The second stage consists of suggesting lexical substitutions and clarifications. In this stage, the system will identify appropriate word-level replacements through more common synonyms or generalizations. It also will prompt the provider to clarify ambiguous instructions, e.g., suggesting length-of-time clarification for phrases like “if pain persists.” This stage can be implemented as a search algorithm of both a general ontology (e.g., WordNet) and a specialized medical ontology (e.g. SNOMED CT) compared against word-level difficulty metrics.
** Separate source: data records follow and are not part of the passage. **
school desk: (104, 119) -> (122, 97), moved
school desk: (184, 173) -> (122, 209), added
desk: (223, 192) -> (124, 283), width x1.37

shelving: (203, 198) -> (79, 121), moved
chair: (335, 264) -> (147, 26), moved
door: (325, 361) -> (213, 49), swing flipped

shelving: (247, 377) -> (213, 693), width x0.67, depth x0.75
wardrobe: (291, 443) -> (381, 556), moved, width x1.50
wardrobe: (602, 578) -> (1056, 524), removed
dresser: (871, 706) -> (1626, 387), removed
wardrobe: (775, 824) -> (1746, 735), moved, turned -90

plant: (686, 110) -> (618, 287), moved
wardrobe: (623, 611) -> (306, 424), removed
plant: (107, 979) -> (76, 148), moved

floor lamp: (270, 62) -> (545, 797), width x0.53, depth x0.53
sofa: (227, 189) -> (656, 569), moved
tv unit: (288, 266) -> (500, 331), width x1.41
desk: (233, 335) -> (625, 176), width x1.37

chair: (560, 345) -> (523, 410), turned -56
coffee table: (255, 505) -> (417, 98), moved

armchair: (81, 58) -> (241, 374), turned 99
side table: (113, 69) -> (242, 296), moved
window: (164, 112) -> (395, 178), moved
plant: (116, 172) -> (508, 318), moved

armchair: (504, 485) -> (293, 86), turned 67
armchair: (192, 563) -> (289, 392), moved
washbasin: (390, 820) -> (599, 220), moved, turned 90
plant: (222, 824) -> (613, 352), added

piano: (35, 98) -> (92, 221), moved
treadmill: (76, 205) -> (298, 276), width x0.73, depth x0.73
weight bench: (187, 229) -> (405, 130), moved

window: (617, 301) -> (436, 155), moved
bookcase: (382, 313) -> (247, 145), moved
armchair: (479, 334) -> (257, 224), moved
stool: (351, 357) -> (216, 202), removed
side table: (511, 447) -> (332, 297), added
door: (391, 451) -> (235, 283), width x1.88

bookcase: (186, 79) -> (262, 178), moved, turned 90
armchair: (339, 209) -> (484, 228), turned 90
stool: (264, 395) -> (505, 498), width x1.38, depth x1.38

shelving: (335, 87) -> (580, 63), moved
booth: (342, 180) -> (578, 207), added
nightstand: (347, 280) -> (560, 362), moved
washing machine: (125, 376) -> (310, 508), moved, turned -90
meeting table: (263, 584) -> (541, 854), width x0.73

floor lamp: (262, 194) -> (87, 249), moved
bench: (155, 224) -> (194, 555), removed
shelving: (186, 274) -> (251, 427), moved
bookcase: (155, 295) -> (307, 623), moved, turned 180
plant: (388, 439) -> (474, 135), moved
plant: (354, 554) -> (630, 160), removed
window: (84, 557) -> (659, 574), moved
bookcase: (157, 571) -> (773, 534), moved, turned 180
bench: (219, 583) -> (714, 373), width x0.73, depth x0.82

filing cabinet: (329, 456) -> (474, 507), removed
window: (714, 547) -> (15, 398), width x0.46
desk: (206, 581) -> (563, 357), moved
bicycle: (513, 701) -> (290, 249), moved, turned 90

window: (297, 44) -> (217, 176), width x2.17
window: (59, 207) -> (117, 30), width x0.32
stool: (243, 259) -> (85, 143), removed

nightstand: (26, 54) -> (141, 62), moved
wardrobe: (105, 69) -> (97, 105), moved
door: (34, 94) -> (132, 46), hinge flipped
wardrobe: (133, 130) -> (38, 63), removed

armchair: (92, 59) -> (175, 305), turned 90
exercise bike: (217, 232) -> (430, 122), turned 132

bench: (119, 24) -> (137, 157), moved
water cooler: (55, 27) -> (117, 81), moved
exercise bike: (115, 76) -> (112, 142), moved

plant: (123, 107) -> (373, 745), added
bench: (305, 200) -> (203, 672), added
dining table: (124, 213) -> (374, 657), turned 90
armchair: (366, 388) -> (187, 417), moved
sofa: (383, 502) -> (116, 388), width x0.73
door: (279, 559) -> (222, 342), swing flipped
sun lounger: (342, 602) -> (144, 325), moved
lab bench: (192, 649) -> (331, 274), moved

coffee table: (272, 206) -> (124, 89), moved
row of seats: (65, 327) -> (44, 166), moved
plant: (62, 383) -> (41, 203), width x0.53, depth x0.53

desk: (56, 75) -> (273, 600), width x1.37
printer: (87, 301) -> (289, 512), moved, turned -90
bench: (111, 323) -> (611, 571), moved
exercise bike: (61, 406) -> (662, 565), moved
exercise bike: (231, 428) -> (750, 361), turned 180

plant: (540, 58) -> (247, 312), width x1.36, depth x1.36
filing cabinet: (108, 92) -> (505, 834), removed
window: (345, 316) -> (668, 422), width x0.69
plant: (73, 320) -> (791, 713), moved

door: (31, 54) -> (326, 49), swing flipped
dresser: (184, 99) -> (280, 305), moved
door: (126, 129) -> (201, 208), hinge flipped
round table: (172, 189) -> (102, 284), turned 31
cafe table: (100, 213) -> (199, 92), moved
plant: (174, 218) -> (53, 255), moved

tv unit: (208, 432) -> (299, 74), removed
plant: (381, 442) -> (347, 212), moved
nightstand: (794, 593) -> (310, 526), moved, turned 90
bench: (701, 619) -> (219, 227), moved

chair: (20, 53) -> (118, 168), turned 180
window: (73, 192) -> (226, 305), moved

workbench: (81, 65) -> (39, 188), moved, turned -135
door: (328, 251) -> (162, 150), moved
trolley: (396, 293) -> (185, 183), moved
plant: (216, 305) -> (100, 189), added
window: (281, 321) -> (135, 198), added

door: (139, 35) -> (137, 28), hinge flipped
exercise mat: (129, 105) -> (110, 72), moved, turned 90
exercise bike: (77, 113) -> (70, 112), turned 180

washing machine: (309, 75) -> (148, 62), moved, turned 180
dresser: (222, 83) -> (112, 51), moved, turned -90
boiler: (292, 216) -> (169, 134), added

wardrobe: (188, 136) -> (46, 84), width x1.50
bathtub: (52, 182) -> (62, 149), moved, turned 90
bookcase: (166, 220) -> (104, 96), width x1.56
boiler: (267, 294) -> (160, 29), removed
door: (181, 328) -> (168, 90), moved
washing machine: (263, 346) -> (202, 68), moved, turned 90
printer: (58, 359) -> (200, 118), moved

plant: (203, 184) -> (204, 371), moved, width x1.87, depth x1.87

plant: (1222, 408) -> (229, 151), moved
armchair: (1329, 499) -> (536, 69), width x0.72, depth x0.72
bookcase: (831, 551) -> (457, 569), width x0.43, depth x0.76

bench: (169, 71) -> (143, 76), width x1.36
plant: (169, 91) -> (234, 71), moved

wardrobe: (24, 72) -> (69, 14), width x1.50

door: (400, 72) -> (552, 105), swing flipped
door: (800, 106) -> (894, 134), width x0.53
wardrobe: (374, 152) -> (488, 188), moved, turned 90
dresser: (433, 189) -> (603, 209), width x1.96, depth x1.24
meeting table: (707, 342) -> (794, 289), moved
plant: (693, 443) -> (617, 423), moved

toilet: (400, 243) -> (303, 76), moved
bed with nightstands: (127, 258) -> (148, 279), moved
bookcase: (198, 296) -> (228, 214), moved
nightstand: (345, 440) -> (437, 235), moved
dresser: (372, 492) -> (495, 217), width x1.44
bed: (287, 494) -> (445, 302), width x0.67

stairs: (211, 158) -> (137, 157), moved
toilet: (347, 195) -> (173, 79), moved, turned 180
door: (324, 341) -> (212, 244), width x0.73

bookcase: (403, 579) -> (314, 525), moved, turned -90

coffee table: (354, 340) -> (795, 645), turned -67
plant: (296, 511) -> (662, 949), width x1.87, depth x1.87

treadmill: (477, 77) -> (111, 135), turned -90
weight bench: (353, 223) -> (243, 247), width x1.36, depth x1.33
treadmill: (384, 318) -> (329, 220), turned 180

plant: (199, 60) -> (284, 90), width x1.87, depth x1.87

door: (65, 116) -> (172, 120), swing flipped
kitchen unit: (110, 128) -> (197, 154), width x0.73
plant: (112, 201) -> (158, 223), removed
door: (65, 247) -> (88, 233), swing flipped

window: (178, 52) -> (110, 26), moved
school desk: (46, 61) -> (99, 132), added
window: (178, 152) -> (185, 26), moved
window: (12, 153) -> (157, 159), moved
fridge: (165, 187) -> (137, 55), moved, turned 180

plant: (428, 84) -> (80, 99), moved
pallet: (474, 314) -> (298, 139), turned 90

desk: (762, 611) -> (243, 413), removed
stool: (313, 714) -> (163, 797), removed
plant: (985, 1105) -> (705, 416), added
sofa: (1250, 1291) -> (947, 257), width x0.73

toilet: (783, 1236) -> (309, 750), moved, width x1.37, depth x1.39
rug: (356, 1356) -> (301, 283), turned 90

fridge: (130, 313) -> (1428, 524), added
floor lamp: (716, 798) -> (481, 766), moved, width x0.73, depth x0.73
The final stage is a phrase- and sentence-level simplification suggestion. This stage takes multiple words (flagged in the previous stage) and automatically suggests simplifications that could include reduced grammatical complexity, splitting off independent clauses as new sentences, and additional lexical substitution. This stage will be implemented as a transformer model trained to perform text simplification on a parallel corpus of sentences from English Wikipedia and Simple English Wikipedia.

Each stage, and the system as a whole, are supposed to be evaluated using discharge instructions available in the MIMIC-III dataset, and performing both qualitative and quantitative evaluation of the quality of the suggested simplifications using both human judges and existing reading-level formulae.

Congratulations to the Penn State team, and many thanks to the Institute for Augmented Intelligence in Medicine for hosting this great event.